» GIVEN ENTRIES
⟨

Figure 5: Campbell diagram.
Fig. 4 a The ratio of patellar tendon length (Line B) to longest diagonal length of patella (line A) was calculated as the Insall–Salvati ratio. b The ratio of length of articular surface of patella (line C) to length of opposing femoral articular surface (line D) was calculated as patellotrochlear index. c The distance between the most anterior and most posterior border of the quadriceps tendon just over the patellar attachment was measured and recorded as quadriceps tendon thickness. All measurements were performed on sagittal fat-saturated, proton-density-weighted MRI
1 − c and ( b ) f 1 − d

⟩
⟨

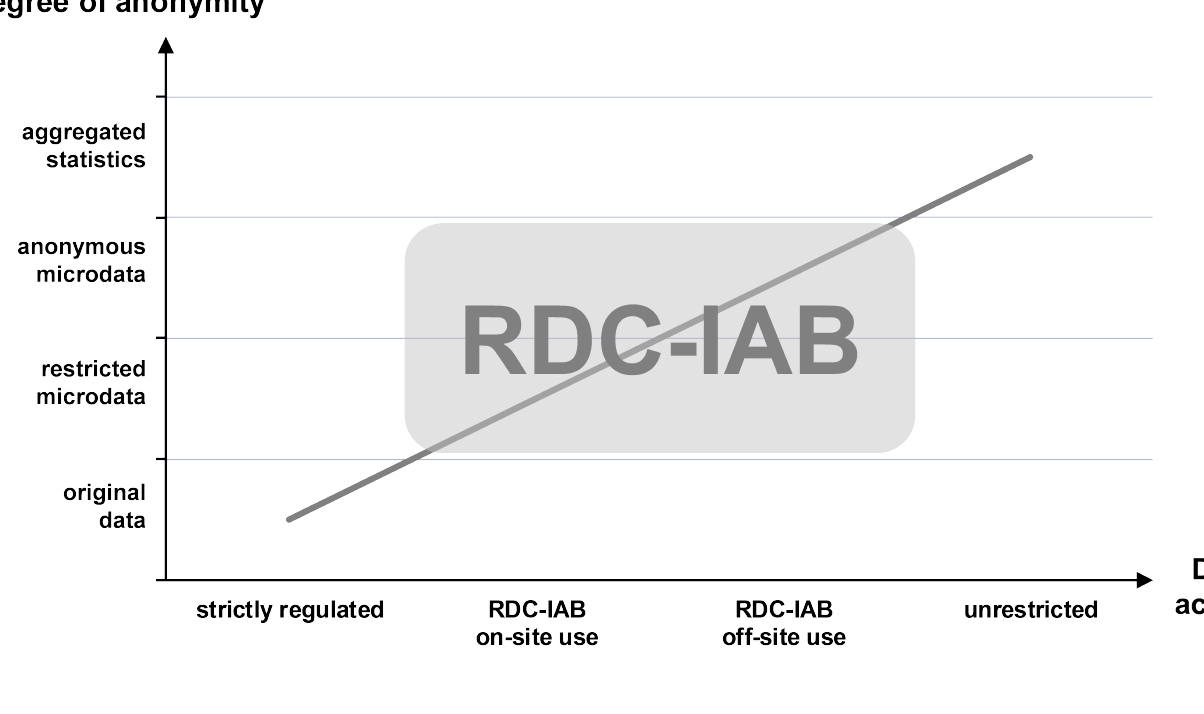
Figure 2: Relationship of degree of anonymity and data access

⟩

» YOUR OBJECTIVE
For each line above that includes the word "Figure", make a copy of that line.

» ANSWER BOX
Figure 5: Campbell diagram.
Figure 2: Relationship of degree of anonymity and data access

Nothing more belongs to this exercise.